Veteran timer Kraus enjoys volunteering

FORT KENT – Lanny Kraus was looking directly into near blizzard snow Friday morning at an electronic clock ticking off the seconds as he carefully controlled the start of each biathlete in the sprint competition of the Olympic trials.

The veteran timer painstakingly controlled the split second takeoff of the U.S. Biathlon Team hopefuls competing at the 10th Mountain Lodge venue of the Maine Winter Sports Center. By next Tuesday, the 36 men and woman competitors will know who will fill the nine open slots for the Torino, Italy Olympics in February.

Friday, Kraus was wearing a bright green and white jacket from Salt Lake City Olympics in 2002, a black and gray woolen cap from Biathlon World Championships in Oslo, Norway in 2000, and already sporting a colorful red, white, blue and yellow pin from the Olympics in Italy next February.
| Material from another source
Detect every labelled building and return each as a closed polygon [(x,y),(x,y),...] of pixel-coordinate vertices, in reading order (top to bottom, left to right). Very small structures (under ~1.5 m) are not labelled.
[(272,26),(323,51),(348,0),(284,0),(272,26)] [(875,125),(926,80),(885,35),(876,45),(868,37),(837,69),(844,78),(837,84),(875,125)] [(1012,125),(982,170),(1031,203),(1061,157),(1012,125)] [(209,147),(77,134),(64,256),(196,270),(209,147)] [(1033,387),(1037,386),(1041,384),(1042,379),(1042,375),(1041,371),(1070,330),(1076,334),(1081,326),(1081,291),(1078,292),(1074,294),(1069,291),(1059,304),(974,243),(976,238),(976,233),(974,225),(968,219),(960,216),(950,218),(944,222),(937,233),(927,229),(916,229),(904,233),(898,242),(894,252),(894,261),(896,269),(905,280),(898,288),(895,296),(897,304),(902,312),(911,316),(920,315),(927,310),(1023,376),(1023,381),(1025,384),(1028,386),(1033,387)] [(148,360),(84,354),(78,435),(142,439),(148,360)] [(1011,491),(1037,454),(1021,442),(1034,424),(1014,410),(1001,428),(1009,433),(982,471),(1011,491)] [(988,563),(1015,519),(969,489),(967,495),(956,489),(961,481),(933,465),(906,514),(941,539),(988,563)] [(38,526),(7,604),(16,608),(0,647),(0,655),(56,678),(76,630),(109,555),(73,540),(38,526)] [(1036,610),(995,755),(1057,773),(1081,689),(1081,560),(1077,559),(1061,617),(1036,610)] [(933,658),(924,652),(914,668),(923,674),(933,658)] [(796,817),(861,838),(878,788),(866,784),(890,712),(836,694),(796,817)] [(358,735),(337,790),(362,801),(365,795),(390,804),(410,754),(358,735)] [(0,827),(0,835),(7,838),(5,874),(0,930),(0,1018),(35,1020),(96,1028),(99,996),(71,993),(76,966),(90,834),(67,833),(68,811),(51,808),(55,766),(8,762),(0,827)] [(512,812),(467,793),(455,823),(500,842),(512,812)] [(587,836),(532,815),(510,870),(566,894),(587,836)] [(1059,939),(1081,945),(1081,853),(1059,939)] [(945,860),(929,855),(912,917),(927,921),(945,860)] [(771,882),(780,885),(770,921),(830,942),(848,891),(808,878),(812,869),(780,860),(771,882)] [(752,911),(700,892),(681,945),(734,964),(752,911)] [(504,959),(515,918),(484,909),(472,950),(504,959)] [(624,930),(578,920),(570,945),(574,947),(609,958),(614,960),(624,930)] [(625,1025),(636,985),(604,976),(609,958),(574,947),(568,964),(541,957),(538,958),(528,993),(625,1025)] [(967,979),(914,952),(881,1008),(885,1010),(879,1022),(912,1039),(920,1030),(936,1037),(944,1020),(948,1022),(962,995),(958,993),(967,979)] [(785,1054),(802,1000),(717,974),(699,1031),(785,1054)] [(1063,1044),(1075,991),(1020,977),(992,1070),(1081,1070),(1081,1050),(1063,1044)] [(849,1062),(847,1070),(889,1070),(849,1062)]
It was near 70 degrees in Beaufort, S.C. where Kraus lives. Kraus, 67, traveled 1,600 miles to be a volunteer at the TD Banknorth Festival at Fort Kent. He will remain in northern Maine for more than five weeks and also will volunteer at the TD Banknorth World Junior Biathlon Championships that will be held at the Nordic Heritage Center Venue of the MWSC at Presque Isle in late January.
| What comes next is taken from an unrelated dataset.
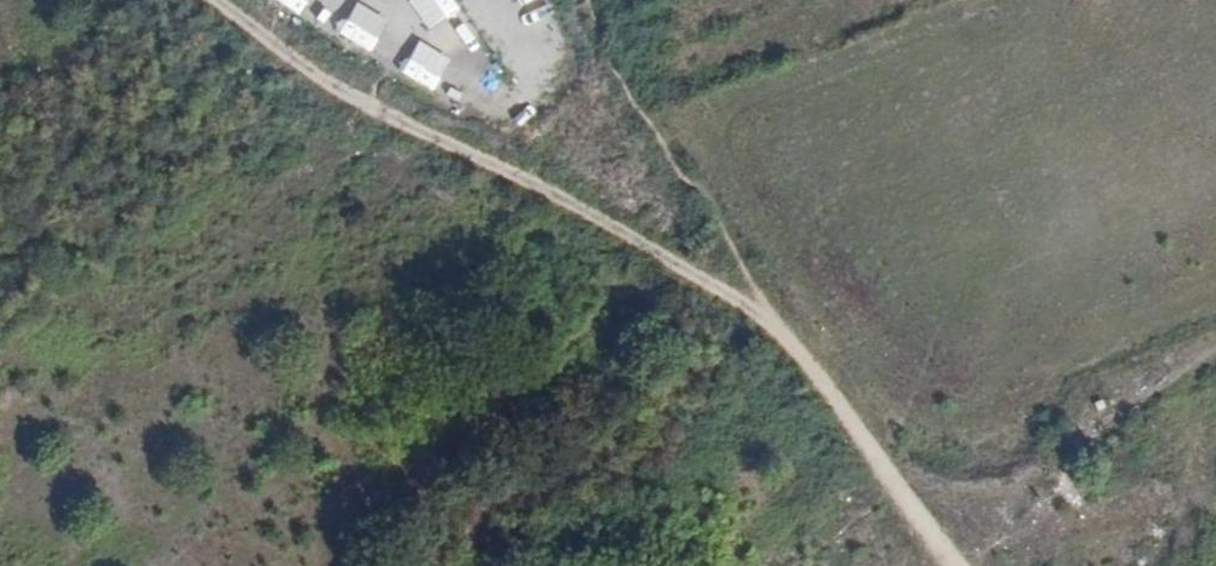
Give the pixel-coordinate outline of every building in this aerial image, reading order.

He was also a volunteer at the first Biathlon World Cup Competition ever held in Maine, at Fort Kent in March 2004, the Salt Lake City, Utah Olympics in 2002, and the 1980 Olympics in Lake Placid, N.Y.

He’s planning to be at the Olympics in Italy in two months. He started volunteering in biathlon activities in 1976.
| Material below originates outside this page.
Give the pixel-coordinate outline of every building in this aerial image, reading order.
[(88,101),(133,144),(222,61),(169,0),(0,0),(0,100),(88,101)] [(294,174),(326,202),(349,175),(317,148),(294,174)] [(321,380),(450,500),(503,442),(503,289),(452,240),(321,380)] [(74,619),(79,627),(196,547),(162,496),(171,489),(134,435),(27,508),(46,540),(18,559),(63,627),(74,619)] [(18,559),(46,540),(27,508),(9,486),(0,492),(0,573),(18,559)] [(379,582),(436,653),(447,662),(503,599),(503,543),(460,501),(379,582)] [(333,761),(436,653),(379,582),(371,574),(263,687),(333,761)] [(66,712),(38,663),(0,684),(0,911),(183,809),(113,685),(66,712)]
“I just love the sport,” he said Friday during a break in preparations for the sprint competitions. “It’s a fantastic sport, one I would probably have been in had it been around when I was younger.

“It’s the dynamics of the sport that get me,” he said. “These athletes go all out in cross-country skiing and then have to shoot rifles between heart beats.

“Here my job is to get them off correctly,” he said. “We have not had any false starts yet.”

Kraus, a 68-year-old retired veterinarian and college professor is just enthralled, not only with the sport, but with winter and now northern Maine.

His wife, who also likes the sport but is not as taken in with winter and snow as he is, allowed him the five weeks in northern Maine in exchange for a winter vacation in Hawaii after he returns.

A near-lifelong resident of Rochester, N.Y., where he was in private practice and taught veterinary courses at the University of Rochester, he also lived in the Chesapeake Bay area for a time after retirement. The winters there were still a bit long, so he went further south to Beaufort, S.C.

He’s a fishing guide in South Carolina.

“I love it there,” he said. “This, here, is my shot of winter and snow.

“At home, we have palm trees in the backyard, and we average snow for about 15 minutes a year,” he said. “Last year, it started snowing and my wife was in the shower. She made it out to see snowflakes before they stopped.

“Here, I get my fun in the snow, and there are also guns around,” said the avid sportsman.

“It’s wonderful to share something like this,” he said. “The Olympics is the greatest event humankind puts on,” he said. “Despite some politics getting into it every once in a while.”

He shared many stories of Olympic competitions he has attended at Lake Placid, Salt Lake City, Lillehammer and Innsbruck, Austria.

This week is his second trip to Fort Kent in less than two years.

“I love it here,” he said. “It’s wonderful, the people are great opening their homes to me.

“I hope I can return and go fishing here some summer,” he said. “I also love fishing.”